When you picture a scene out of Emperor Mollusk, you should be picturing something out of Avatar (minus the boring parts where people stand around talking) or the new John Carter film. When Emperor faces down a squad of Saturnite shock troopers, you should see it as a battle, not a wink. And the crimes Emperor has committed, they’re serious. He’s done some bad stuff.
Emperor is carved from the same mold as so many classic heroes of sci fi / fantasy. He is resolute, capable, intelligent, powerful, and formidable. He is, without apology from me, the most awesome character in his universe. Just as John Carter dominates Mars or Flash Gordon kicks Ming’s butt, so it is that Emperor Mollusk is a heroic / villainous ideal. He’s not invincible. But he is outstanding, and he knows it.

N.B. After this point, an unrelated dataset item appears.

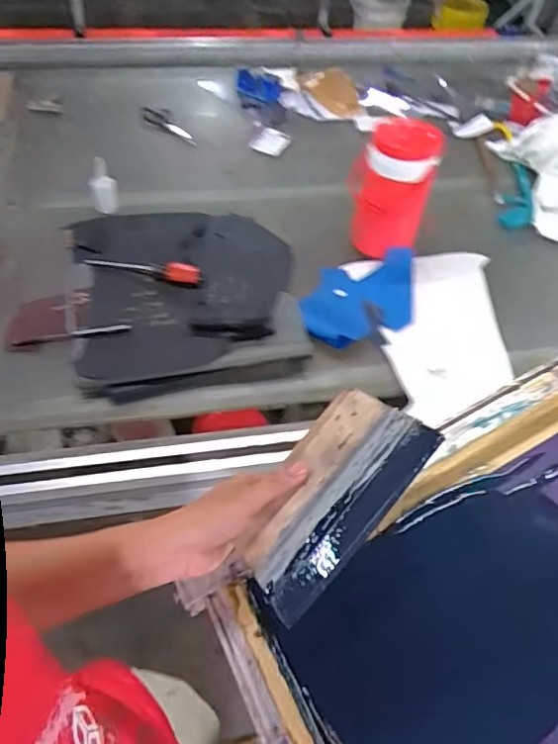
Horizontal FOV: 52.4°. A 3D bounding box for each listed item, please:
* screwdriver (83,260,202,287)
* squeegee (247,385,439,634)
[{"bbox_3d":[-0.266,-0.202,1.106,0.229,0.033,0.029,8,53,5],"label":"screwdriver"},{"bbox_3d":[0.041,0.104,0.478,0.181,0.030,0.111,-48,43,-5],"label":"squeegee"}]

And his universe, as strange and ridiculous as it often is, is not meant to be weird. It’s just a realm of adventure where mutant dinosaurs roam and giant robot fights are a way of life. But like almost everything I’ve ever written, this is not meant to be taken in an “ironic” way with a wink and a nod to an audience that is too “smart” to really enjoy those things. No, this reflects something missing from literature for far too long. Grand adventure where anything goes. Ray guns and spaceship battles and mind-control devices and strange alien invaders who seem determined to conquer the earth because that’s what strange alien invaders do. And while I’m sure that stuff is still out there, I’m just trying to throw a little bit more into the collective consciousness because the world is a better place when we’re allowed to close our eyes and imagine the absurd without having to excuse ourselves.
We don’t have to apologize for liking the fantastic. We can dive in, without irony, without fear. And it can be awesome.
And that’s what Emperor Mollusk versus the Sinister Brain is all about.